→ **TRY IT**:
What are the lines, copied exactly, from the one containing "Is een workshop" through the last line of the records below, both included?

Top of PROVIDED RECORDS

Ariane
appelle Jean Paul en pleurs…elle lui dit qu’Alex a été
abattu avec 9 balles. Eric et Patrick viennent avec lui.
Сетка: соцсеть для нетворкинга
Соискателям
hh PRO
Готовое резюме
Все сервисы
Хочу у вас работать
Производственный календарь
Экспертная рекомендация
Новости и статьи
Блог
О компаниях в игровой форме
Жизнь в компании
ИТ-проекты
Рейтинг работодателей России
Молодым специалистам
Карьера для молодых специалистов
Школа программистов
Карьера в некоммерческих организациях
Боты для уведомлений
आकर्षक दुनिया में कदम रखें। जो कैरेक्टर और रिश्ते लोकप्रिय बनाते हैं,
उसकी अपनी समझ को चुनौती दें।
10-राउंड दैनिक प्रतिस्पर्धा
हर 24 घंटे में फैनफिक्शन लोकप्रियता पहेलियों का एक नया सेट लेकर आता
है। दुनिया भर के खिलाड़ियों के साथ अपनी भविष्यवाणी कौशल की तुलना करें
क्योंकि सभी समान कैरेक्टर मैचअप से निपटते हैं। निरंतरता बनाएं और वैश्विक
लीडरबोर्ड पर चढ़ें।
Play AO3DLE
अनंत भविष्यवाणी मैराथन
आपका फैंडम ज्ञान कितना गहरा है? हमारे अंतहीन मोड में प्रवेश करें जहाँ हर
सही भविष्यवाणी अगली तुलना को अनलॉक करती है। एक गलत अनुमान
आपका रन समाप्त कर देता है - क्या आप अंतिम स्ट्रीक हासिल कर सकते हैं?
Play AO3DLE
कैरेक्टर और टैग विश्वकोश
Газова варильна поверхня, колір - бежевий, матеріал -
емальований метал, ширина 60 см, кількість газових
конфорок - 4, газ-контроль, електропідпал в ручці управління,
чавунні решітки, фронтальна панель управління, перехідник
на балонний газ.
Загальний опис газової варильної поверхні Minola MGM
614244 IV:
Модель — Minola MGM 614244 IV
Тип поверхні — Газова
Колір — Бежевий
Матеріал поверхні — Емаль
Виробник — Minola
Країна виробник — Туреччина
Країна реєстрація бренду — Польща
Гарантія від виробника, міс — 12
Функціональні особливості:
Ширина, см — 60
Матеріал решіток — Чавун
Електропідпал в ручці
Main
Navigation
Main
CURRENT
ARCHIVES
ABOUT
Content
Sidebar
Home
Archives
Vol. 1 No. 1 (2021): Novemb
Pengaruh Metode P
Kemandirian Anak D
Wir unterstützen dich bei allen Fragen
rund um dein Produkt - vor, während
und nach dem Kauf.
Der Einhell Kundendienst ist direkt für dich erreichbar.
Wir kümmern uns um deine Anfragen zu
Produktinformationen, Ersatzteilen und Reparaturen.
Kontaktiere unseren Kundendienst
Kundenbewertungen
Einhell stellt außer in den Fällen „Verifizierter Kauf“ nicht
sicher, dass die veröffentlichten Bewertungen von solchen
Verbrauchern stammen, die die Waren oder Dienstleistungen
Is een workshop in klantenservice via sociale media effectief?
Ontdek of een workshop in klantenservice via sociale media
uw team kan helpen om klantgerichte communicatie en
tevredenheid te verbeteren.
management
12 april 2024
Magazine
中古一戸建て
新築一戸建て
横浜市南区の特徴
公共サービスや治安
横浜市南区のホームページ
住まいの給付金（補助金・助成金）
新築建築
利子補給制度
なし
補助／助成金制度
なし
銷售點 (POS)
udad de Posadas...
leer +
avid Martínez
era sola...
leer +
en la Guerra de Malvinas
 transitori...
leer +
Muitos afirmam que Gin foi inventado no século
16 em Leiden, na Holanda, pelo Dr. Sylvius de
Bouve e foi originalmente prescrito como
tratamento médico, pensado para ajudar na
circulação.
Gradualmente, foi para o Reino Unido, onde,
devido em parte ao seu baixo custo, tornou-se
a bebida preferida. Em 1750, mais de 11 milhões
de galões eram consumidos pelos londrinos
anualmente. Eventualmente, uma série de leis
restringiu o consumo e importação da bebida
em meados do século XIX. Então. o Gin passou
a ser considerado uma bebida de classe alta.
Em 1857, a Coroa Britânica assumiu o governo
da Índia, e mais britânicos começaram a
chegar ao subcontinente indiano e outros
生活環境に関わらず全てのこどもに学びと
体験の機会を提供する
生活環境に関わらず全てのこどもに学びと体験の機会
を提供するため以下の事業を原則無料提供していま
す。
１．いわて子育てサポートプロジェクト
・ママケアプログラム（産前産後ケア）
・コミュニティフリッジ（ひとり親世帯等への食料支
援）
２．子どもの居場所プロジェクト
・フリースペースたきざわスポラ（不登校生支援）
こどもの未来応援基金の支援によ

Bottom of PROVIDED RECORDS

→ **EXERCISE SOLUTION**:
Is een workshop in klantenservice via sociale media effectief?
Ontdek of een workshop in klantenservice via sociale media
uw team kan helpen om klantgerichte communicatie en
tevredenheid te verbeteren.
management
12 april 2024
Magazine
中古一戸建て
新築一戸建て
横浜市南区の特徴
公共サービスや治安
横浜市南区のホームページ
住まいの給付金（補助金・助成金）
新築建築
利子補給制度
なし
補助／助成金制度
なし
銷售點 (POS)
udad de Posadas...
leer +
avid Martínez
era sola...
leer +
en la Guerra de Malvinas
 transitori...
leer +
Muitos afirmam que Gin foi inventado no século
16 em Leiden, na Holanda, pelo Dr. Sylvius de
Bouve e foi originalmente prescrito como
tratamento médico, pensado para ajudar na
circulação.
Gradualmente, foi para o Reino Unido, onde,
devido em parte ao seu baixo custo, tornou-se
a bebida preferida. Em 1750, mais de 11 milhões
de galões eram consumidos pelos londrinos
anualmente. Eventualmente, uma série de leis
restringiu o consumo e importação da bebida
em meados do século XIX. Então. o Gin passou
a ser considerado uma bebida de classe alta.
Em 1857, a Coroa Britânica assumiu o governo
da Índia, e mais britânicos começaram a
chegar ao subcontinente indiano e outros
生活環境に関わらず全てのこどもに学びと
体験の機会を提供する
生活環境に関わらず全てのこどもに学びと体験の機会
を提供するため以下の事業を原則無料提供していま
す。
１．いわて子育てサポートプロジェクト
・ママケアプログラム（産前産後ケア）
・コミュニティフリッジ（ひとり親世帯等への食料支
援）
２．子どもの居場所プロジェクト
・フリースペースたきざわスポラ（不登校生支援）
こどもの未来応援基金の支援によ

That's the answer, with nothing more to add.